### EXERCISE DETAILS
For the string "center", search the entries below and copy every line where it appears.

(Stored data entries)
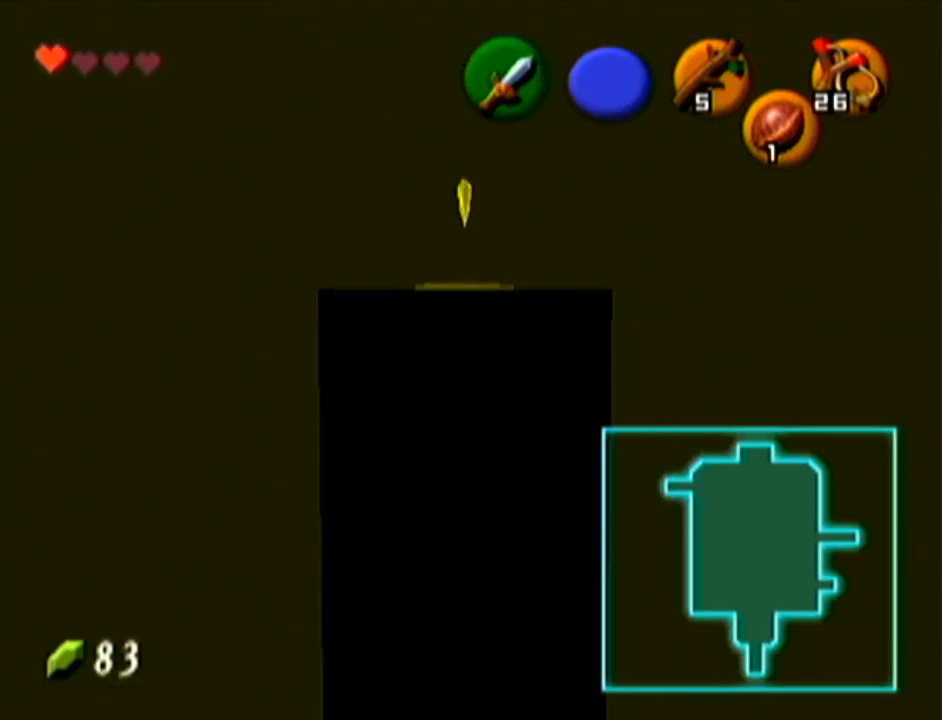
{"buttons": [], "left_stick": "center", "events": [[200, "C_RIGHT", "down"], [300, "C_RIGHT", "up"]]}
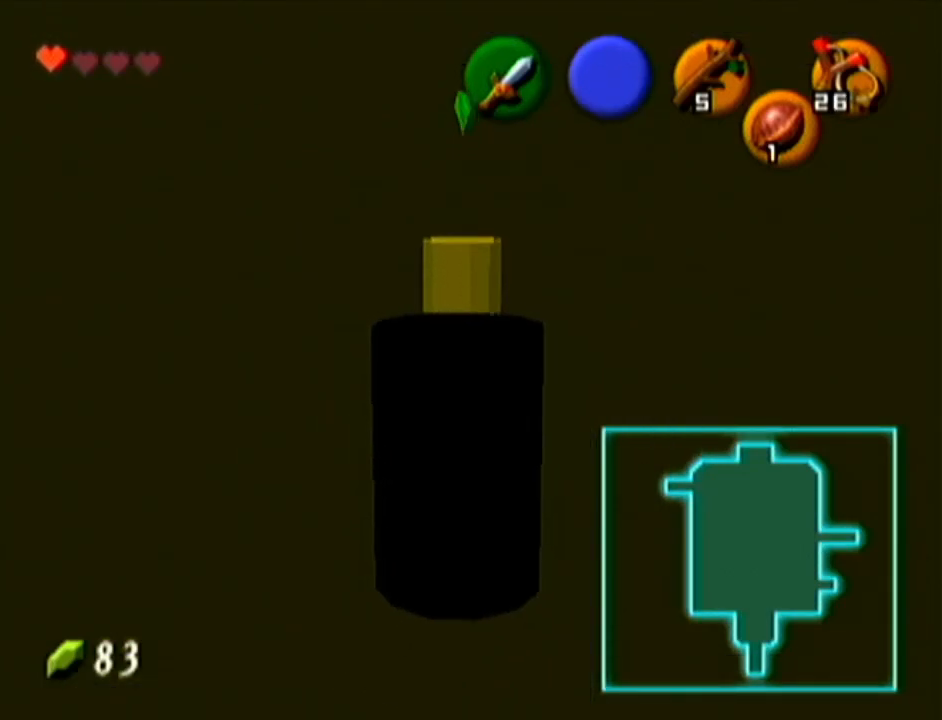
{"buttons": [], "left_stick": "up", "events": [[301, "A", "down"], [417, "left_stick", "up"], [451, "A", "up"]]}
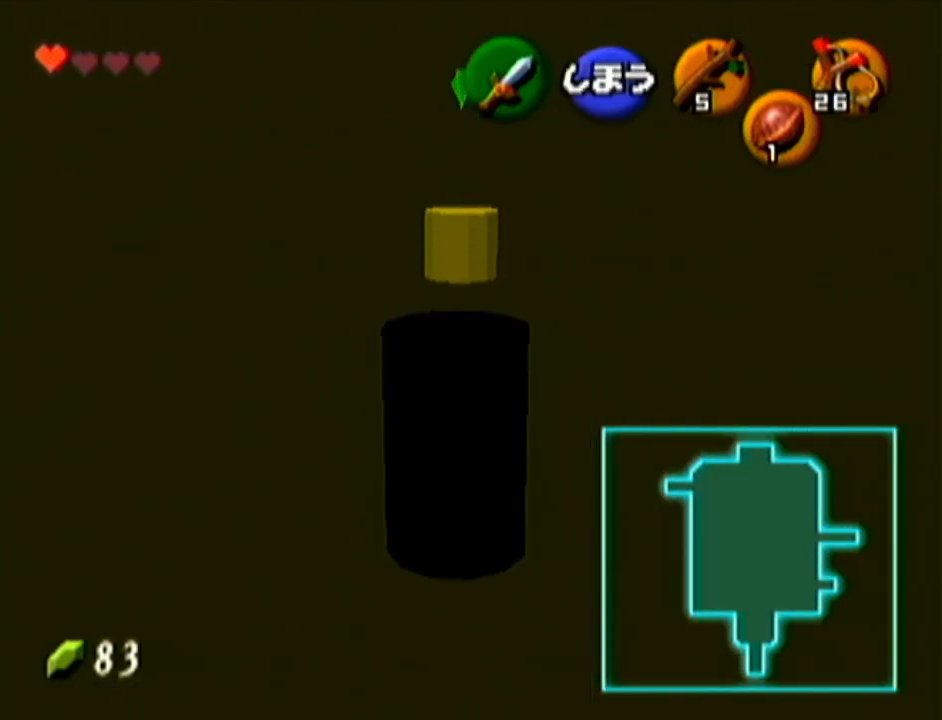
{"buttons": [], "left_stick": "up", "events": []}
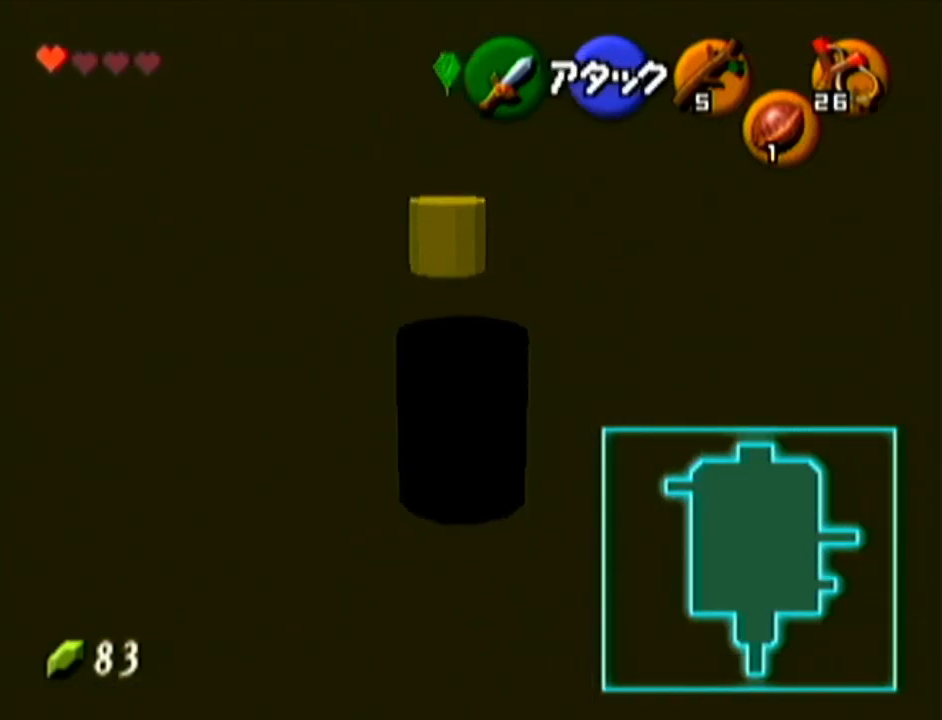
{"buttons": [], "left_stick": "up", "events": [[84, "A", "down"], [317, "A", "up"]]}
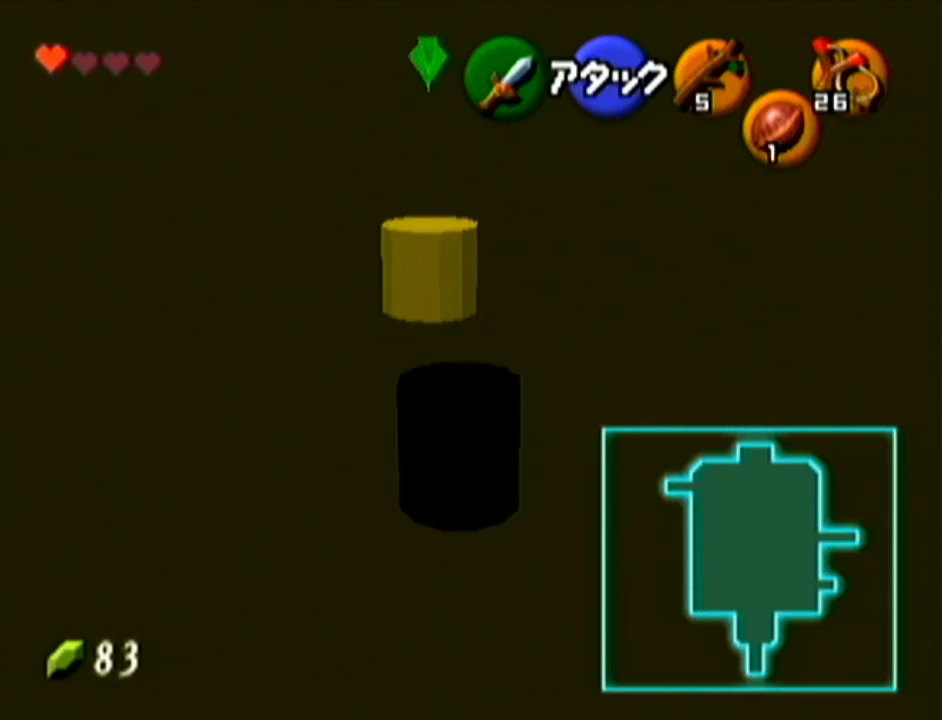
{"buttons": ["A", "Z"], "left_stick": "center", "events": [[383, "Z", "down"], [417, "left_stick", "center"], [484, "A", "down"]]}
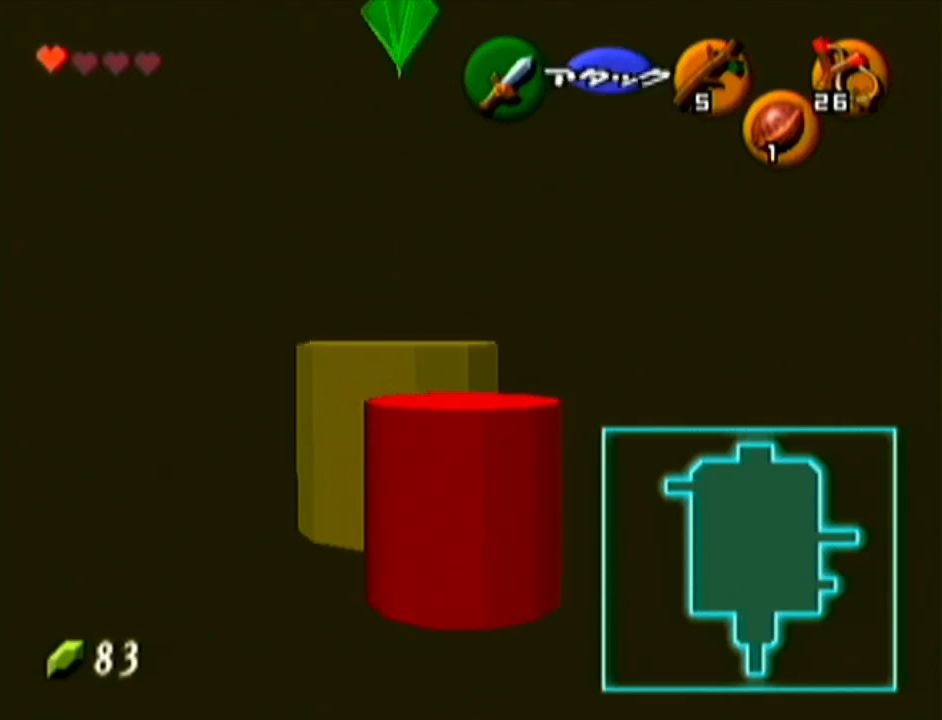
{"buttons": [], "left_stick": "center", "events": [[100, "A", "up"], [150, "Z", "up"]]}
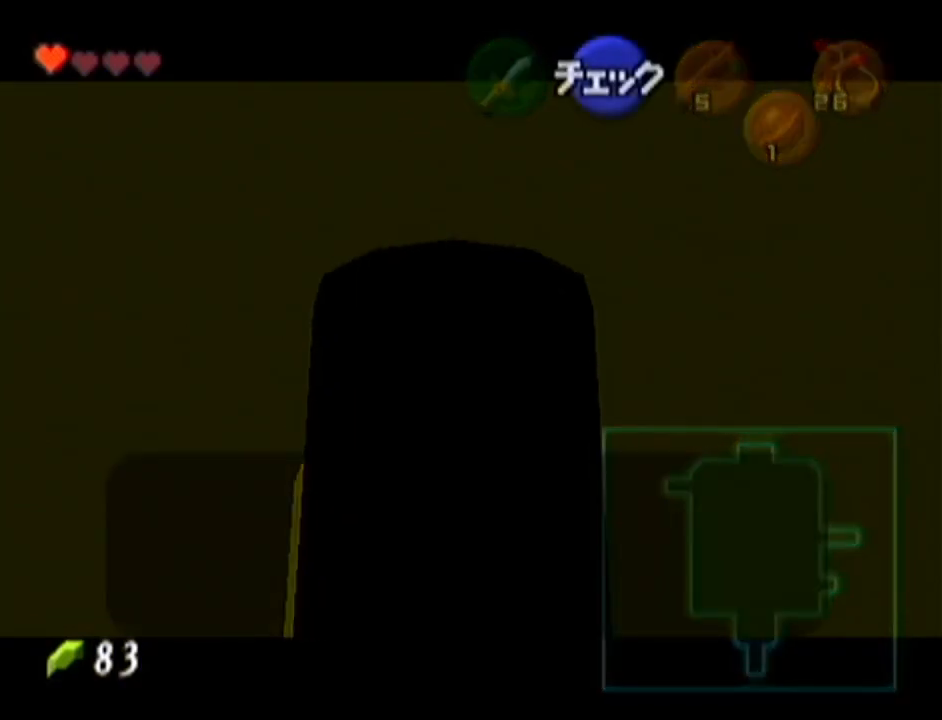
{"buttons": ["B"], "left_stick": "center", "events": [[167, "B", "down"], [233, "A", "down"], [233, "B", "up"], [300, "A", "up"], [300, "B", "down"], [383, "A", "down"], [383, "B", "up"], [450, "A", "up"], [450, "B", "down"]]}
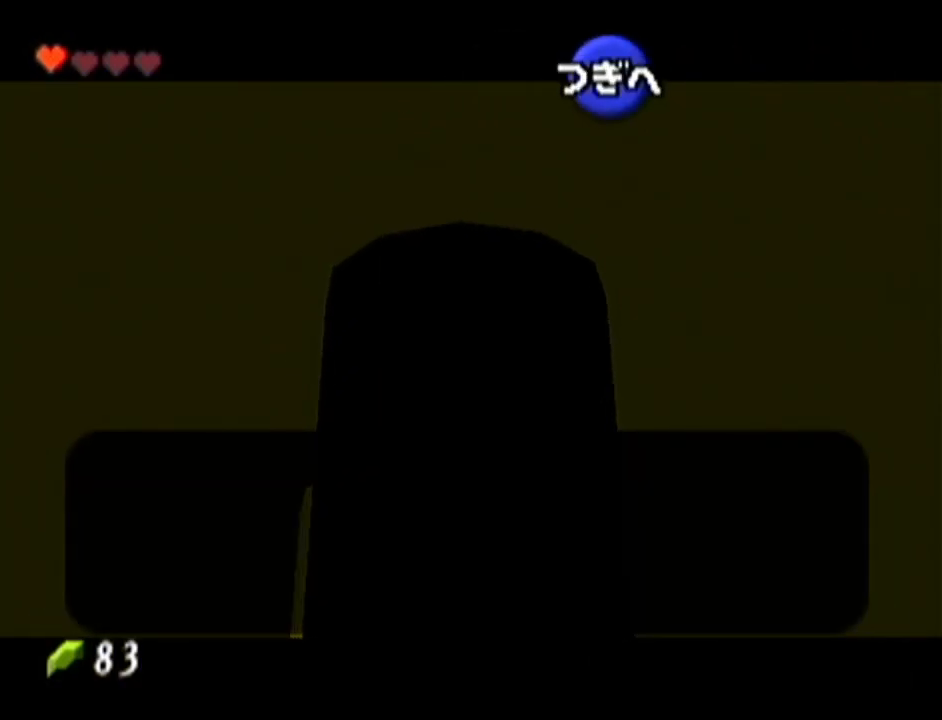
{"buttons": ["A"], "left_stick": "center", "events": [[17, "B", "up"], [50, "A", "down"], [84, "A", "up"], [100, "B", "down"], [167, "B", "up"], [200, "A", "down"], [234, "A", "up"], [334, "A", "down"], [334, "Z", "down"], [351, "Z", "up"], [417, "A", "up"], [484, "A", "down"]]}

### TASK ANSWER
{"buttons": [], "left_stick": "center", "events": [[200, "C_RIGHT", "down"], [300, "C_RIGHT", "up"]]}
{"buttons": ["A", "Z"], "left_stick": "center", "events": [[383, "Z", "down"], [417, "left_stick", "center"], [484, "A", "down"]]}
{"buttons": [], "left_stick": "center", "events": [[100, "A", "up"], [150, "Z", "up"]]}
{"buttons": ["B"], "left_stick": "center", "events": [[167, "B", "down"], [233, "A", "down"], [233, "B", "up"], [300, "A", "up"], [300, "B", "down"], [383, "A", "down"], [383, "B", "up"], [450, "A", "up"], [450, "B", "down"]]}
{"buttons": ["A"], "left_stick": "center", "events": [[17, "B", "up"], [50, "A", "down"], [84, "A", "up"], [100, "B", "down"], [167, "B", "up"], [200, "A", "down"], [234, "A", "up"], [334, "A", "down"], [334, "Z", "down"], [351, "Z", "up"], [417, "A", "up"], [484, "A", "down"]]}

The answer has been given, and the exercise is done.